Recorded information:
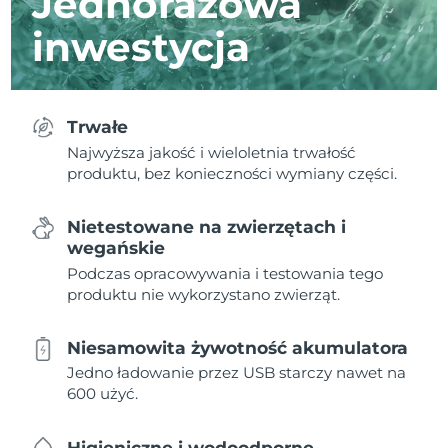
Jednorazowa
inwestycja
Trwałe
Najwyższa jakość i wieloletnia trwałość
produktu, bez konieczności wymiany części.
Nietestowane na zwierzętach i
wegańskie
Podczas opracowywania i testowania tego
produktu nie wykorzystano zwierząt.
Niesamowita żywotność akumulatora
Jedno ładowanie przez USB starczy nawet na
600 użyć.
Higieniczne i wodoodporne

--

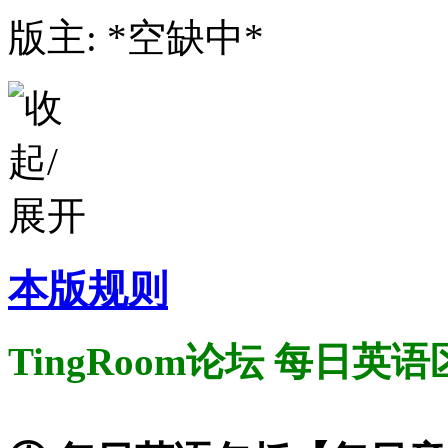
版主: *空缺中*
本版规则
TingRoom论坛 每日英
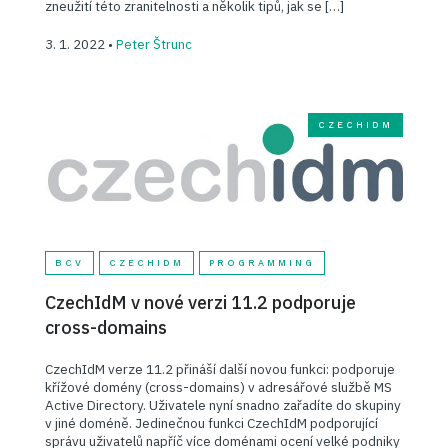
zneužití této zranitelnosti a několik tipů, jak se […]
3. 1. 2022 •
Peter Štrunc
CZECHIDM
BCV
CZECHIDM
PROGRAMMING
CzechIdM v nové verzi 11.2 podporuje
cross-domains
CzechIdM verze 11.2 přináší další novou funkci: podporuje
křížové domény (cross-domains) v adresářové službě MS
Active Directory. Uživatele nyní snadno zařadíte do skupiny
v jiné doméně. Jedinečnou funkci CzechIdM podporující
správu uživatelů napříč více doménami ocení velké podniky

Work item:
Look back at the entries above and repeat, unchanged, every line from the line holding "Nietestowane na zwierzętach i" through the line holding "Higieniczne i wodoodporne".

Answer to the exercise:
Nietestowane na zwierzętach i
wegańskie
Podczas opracowywania i testowania tego
produktu nie wykorzystano zwierząt.
Niesamowita żywotność akumulatora
Jedno ładowanie przez USB starczy nawet na
600 użyć.
Higieniczne i wodoodporne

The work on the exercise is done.